Visualisation experiment (different kind of chart)

After fixing a few boring fundamental things with my goal tracker, I’ve been playing a bit today with a different visualisation than the usual beeminder-style charts. Here’s my first attempt (my visual design skills basically don’t exist, so excuse the rather uninspired and rough appearance):

I find that what I usually look at every day is not the charts, but just at how many days of safety buffer I have (less than 7, or more? mostly I try to stick to 7) – and at whether I can do that goal now (some are once-per-day at most, some twice per day at most, some I can only do certain times of day, etc.). But I don’t always know immediately which goals would be easiest to get back up closer to 7 days buffer, nor at a glance how much effort in terms of time it’ll take.

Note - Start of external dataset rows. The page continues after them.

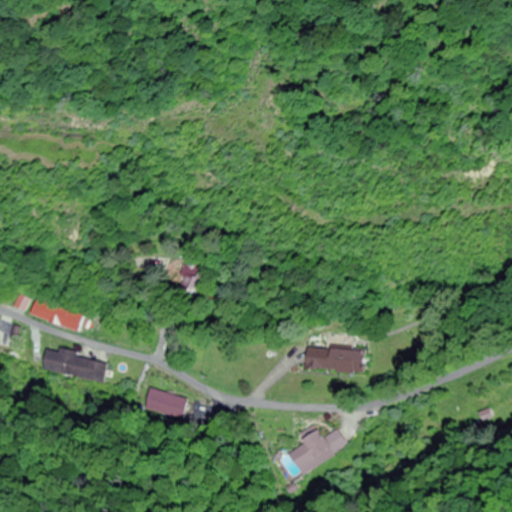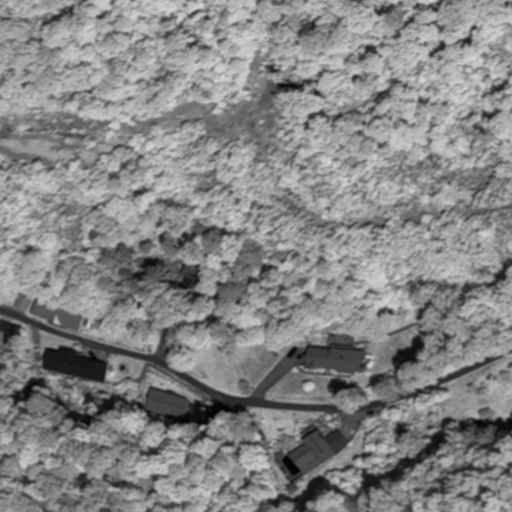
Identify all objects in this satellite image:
building: (195, 280)
building: (60, 315)
building: (338, 361)
road: (254, 402)
building: (168, 405)
building: (317, 451)
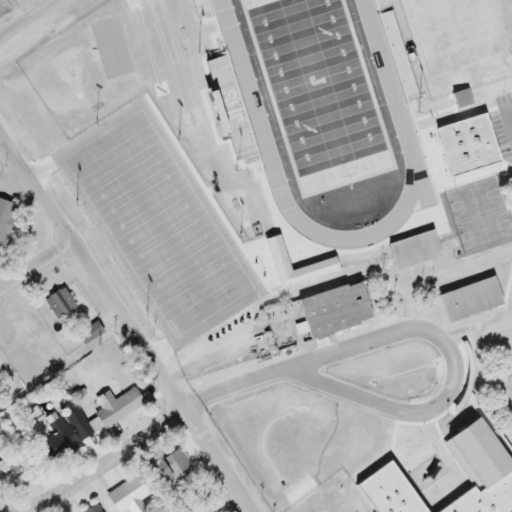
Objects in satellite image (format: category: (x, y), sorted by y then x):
road: (28, 18)
park: (124, 53)
park: (319, 95)
building: (223, 105)
track: (323, 114)
building: (453, 131)
building: (437, 134)
building: (4, 219)
building: (407, 248)
building: (411, 251)
road: (33, 260)
building: (463, 299)
building: (467, 300)
building: (331, 311)
road: (125, 322)
road: (423, 336)
building: (111, 409)
building: (59, 438)
building: (468, 453)
road: (101, 461)
building: (169, 469)
park: (352, 471)
building: (125, 497)
building: (502, 499)
building: (504, 501)
building: (90, 509)
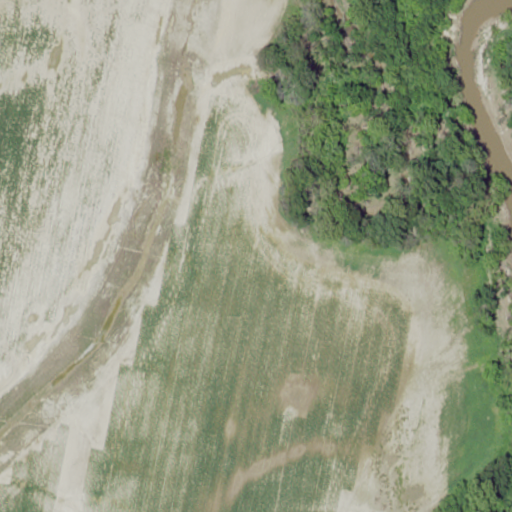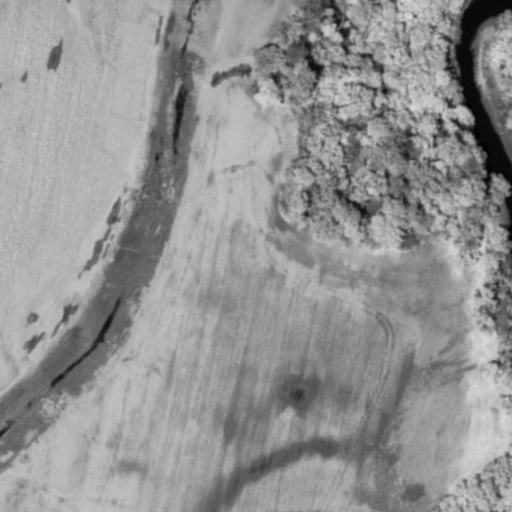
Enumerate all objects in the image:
river: (476, 103)
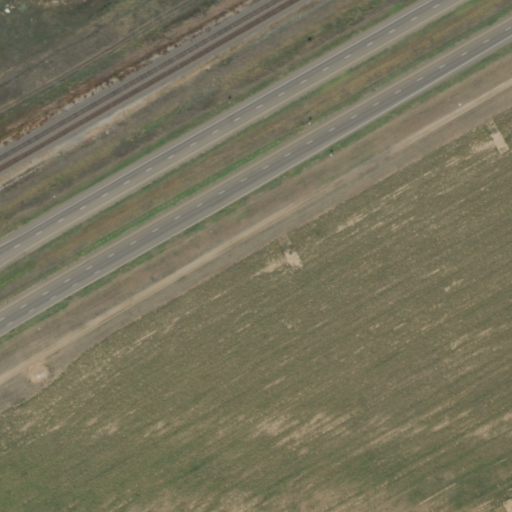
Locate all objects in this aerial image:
railway: (136, 77)
railway: (144, 82)
road: (224, 131)
road: (255, 175)
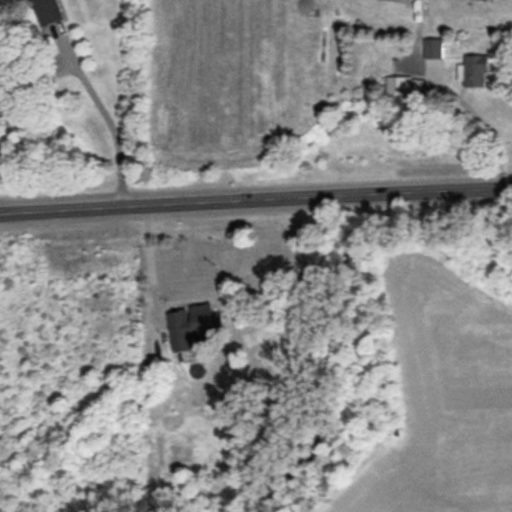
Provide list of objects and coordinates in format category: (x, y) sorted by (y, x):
building: (48, 11)
building: (433, 48)
building: (476, 70)
building: (406, 85)
road: (105, 119)
road: (482, 127)
road: (255, 197)
road: (150, 260)
building: (196, 325)
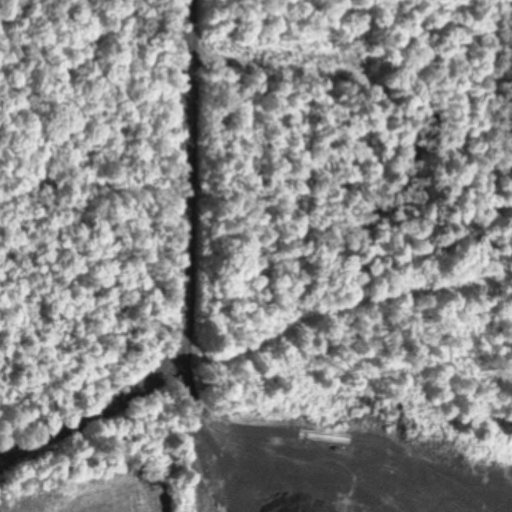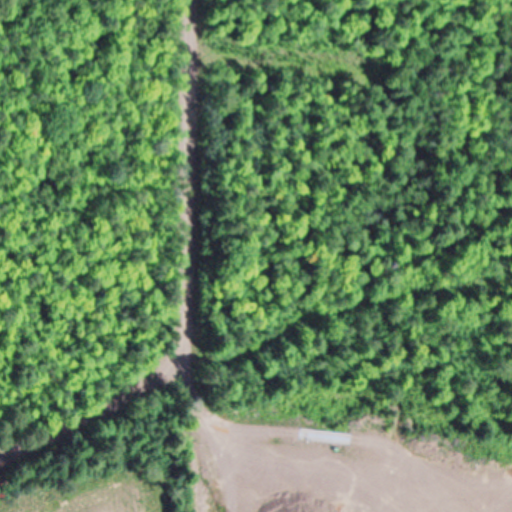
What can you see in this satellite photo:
road: (191, 176)
quarry: (255, 464)
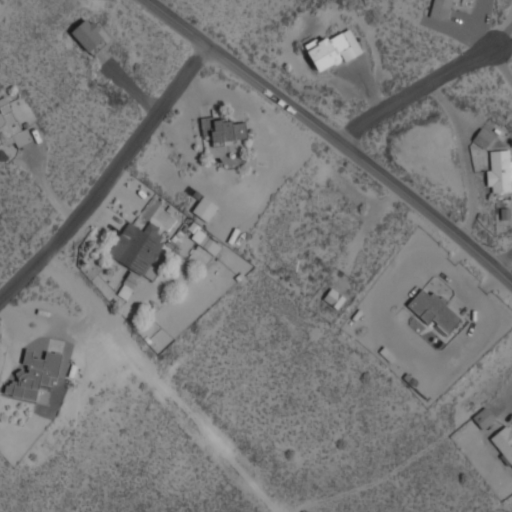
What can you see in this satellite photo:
building: (441, 8)
building: (440, 9)
building: (87, 33)
building: (88, 34)
building: (334, 48)
building: (333, 49)
road: (425, 82)
building: (11, 124)
building: (226, 129)
building: (11, 130)
building: (229, 131)
building: (483, 136)
road: (332, 137)
building: (482, 137)
building: (499, 170)
building: (499, 171)
road: (108, 175)
building: (205, 207)
building: (205, 238)
building: (138, 254)
road: (504, 261)
building: (128, 284)
building: (335, 296)
building: (334, 297)
building: (434, 308)
building: (433, 309)
building: (34, 374)
building: (35, 374)
road: (162, 384)
building: (484, 417)
building: (504, 440)
building: (504, 442)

So this is an experiment to improve that. Comments / suggestions very welcome! Especially negative ones!

The x axis is time in minutes. Each bar represents a goal – in particular, those I haven’t managed to keep at 7 days of safety buffer. The more green the better: the number of green segments is how many days until derail. The x represents the last cumulative datapoint, relative to the zero of the chart, which by construction always falls on today, which is represented by the left edge of the bar. As a result, the x is always in the last green segment – maybe I’ll get rid of the x somehow for that reason.

The idea is to see quickly which goals need attention and can be worked on, and to motivate me, also how much effort in terms of time each one is likely to take (it’s often less than I think). Because of this time comparison issue, the horizontal scale is the same for all the goals: estimated, or actual, minutes.

The widths of the segments represent the daily minimum goal increments: on a usual beeminder chart, they correspond to the height of the cumulative goal line dividing the “good” (upper) and “bad” (lower) sides of the chart. I forgot to fake up some data to show this, but of course if there were a scheduled increased rate on any of these goals turning up in the next week, you’d see it as the segments becoming wider at some point towards the right.

These particular goals that I’m behind on happen to be mostly repeat goals: I just record that I’ve done one repeat of the goal, rather than an amount of time spent – but each goal has a bit of metadata that’s the expected time to do one repeat, so it knows that, as well as how many repeats are due each day. The top goal (“read”) is a bit different – the goal itself counts what kindle page location I’m up to in the book I’m reading, which is handled a little differently than “did I do a repeat of this goal”. All the others (which are repeat goals) have an arrow that shows how far one repeat would move the little “x” forward, so how many more green days I’d end up with if I did one repeat, or, equivalently, estimated time investment to do one repeat (arrow length). You can see for example that if I flossed once, I’d get two extra green days, just about. For the “practice” goal, I’d only get one more green day.

I like that these take up less screen space than the charts and also show me quickly about both days of buffer and effort needed to remedy that, which neither the charts nor my usual textual info (“x minutes due in y days”) do.

The next thing I want to do is add more goal metadata to say which goals are max-once-a-day, max-twice-a-day etc. and exclude those if I’ve done them the max amount already that day. In the example chart, “vitamins” and “first” are both ones I can’t do again today, so I don’t want to see them here.

I think I’ll also start including goals that are over 7 days safety buffer but only by a day or two, so I can see them coming and keep them at around 7 days.

Of course these could be sorted various ways: Time to Derail, Effort to Hit 7 Days of Buffer, Minimum Effort.

I imagine there are some fancy Bret Victor-style drag-stuff-around operations one could do also – I guess if ever, that’ll have to wait for such time as I do a web interface!